----- Task material
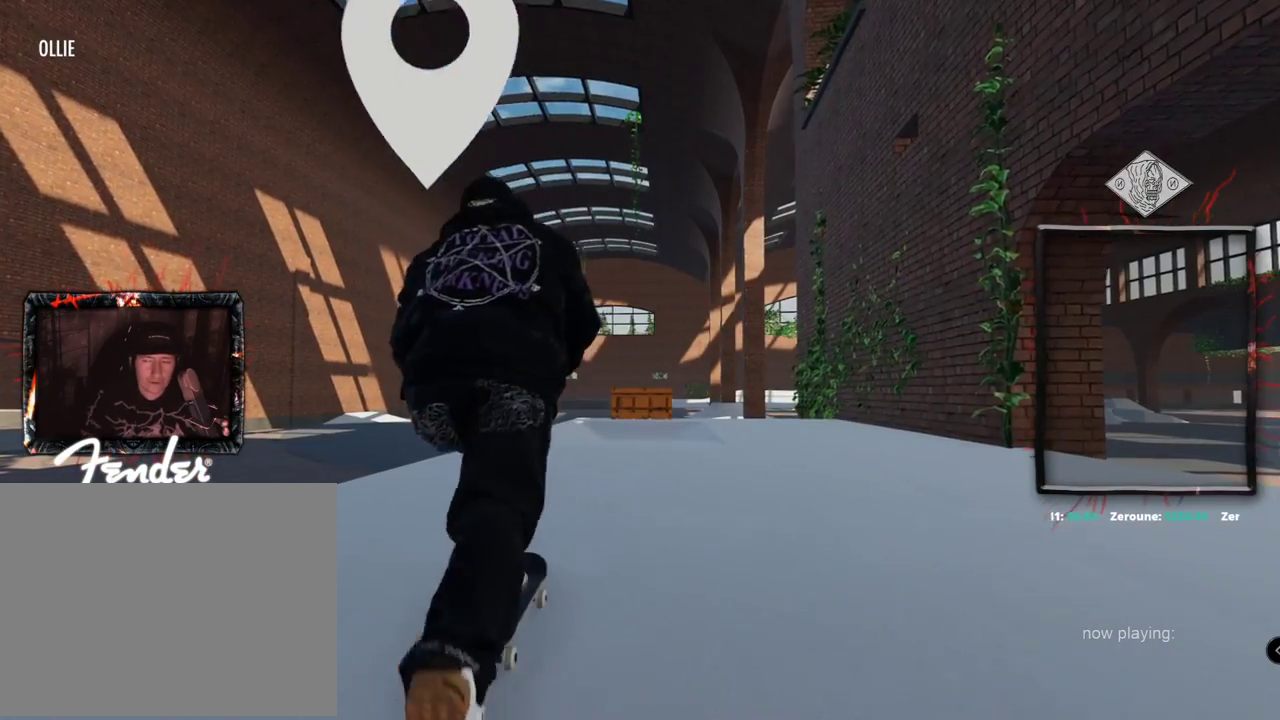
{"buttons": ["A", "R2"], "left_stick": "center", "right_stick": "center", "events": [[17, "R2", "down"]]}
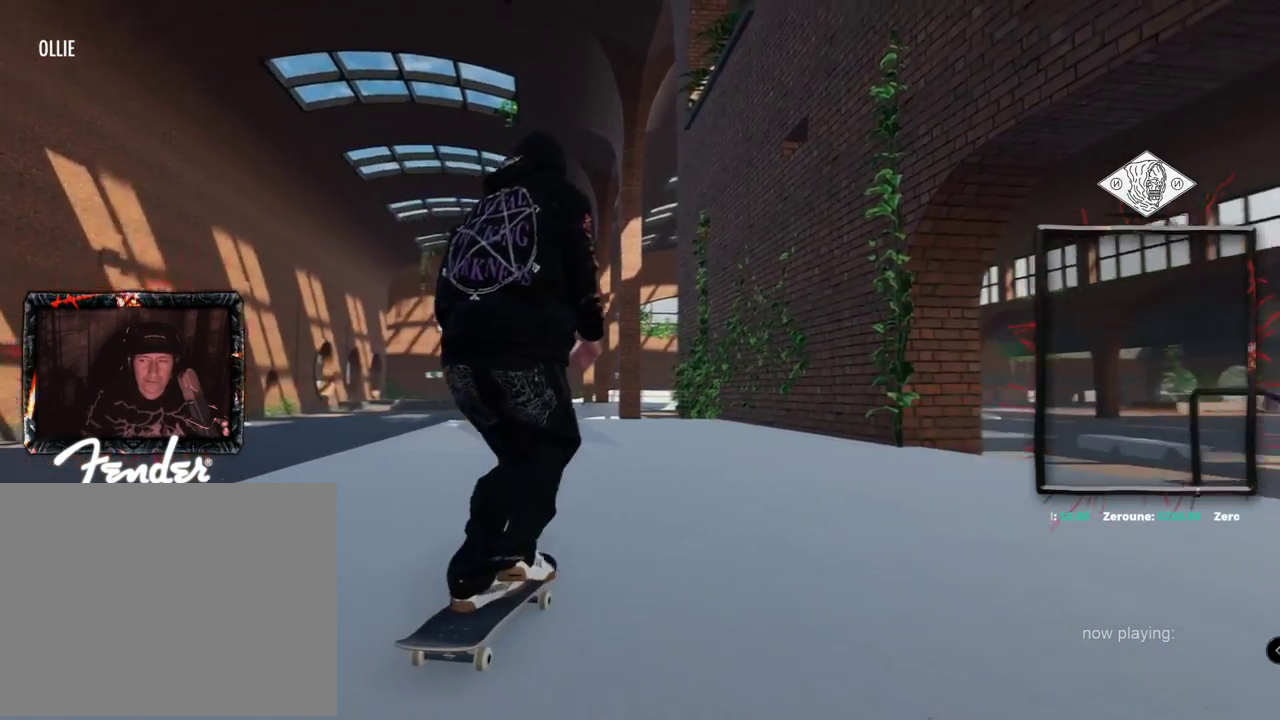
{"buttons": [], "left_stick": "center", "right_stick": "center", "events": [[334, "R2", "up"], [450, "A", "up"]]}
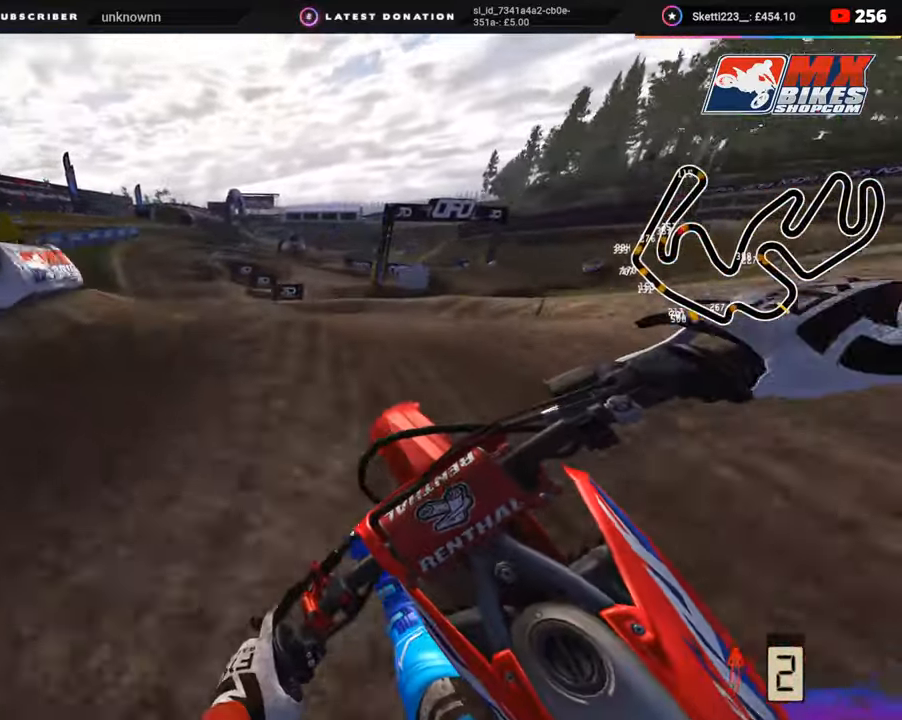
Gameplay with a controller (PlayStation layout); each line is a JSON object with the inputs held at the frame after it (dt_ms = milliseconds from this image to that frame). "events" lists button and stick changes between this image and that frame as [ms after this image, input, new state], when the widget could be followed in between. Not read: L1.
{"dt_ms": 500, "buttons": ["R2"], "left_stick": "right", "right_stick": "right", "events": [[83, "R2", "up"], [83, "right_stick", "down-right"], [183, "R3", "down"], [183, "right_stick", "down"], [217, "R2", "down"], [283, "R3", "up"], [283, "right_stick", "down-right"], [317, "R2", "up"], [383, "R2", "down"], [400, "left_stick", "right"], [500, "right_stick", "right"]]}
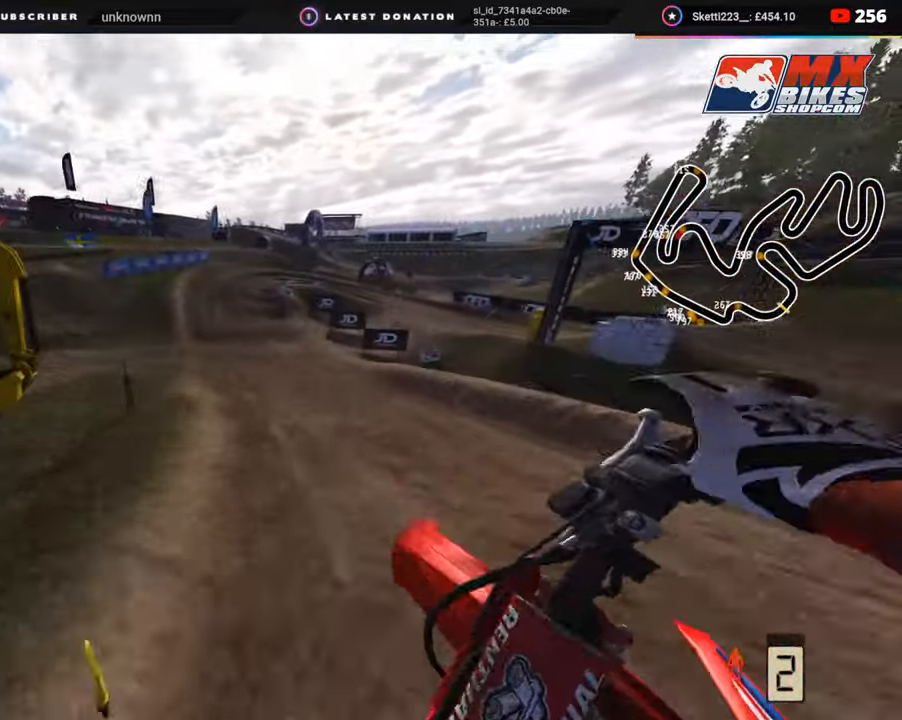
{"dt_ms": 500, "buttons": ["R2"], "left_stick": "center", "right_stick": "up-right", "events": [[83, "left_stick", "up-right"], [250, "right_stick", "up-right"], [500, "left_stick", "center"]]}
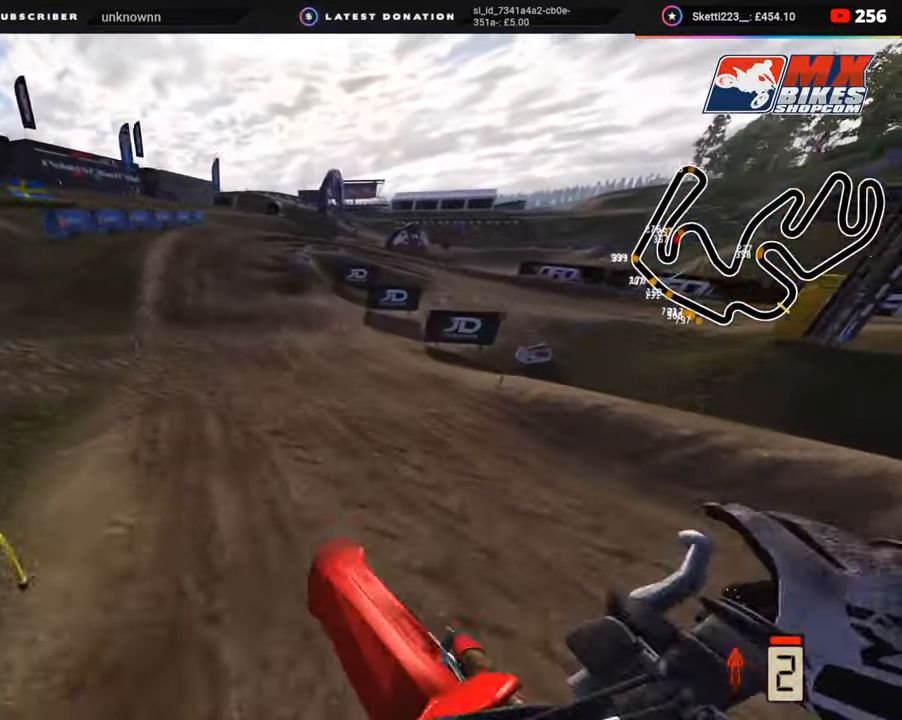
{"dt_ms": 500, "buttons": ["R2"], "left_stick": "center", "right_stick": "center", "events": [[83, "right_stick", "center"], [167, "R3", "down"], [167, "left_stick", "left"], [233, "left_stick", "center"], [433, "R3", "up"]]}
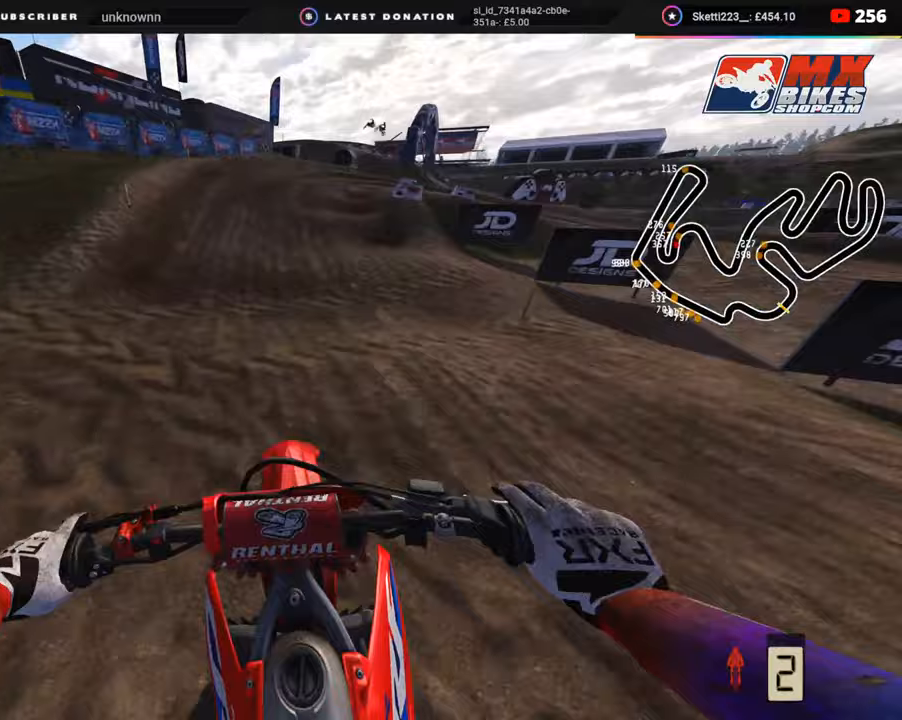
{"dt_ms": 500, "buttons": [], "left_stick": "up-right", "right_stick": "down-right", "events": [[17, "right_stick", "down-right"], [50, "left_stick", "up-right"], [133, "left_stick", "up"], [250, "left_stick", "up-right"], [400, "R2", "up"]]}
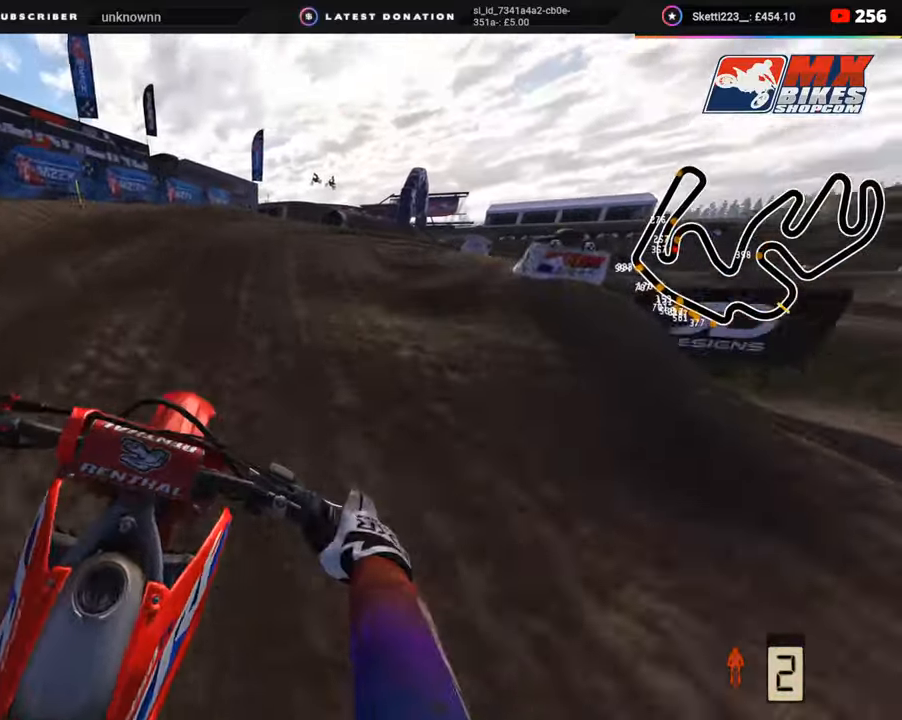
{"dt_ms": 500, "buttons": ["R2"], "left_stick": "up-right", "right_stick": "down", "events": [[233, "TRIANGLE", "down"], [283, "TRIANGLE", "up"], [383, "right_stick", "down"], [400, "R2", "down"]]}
----------
◆ What is expected ◆
Each line that holds the word "center" should be extracted from the records.

◆ Problem solution ◆
{"buttons": ["A", "R2"], "left_stick": "center", "right_stick": "center", "events": [[17, "R2", "down"]]}
{"buttons": [], "left_stick": "center", "right_stick": "center", "events": [[334, "R2", "up"], [450, "A", "up"]]}
{"dt_ms": 500, "buttons": ["R2"], "left_stick": "center", "right_stick": "up-right", "events": [[83, "left_stick", "up-right"], [250, "right_stick", "up-right"], [500, "left_stick", "center"]]}
{"dt_ms": 500, "buttons": ["R2"], "left_stick": "center", "right_stick": "center", "events": [[83, "right_stick", "center"], [167, "R3", "down"], [167, "left_stick", "left"], [233, "left_stick", "center"], [433, "R3", "up"]]}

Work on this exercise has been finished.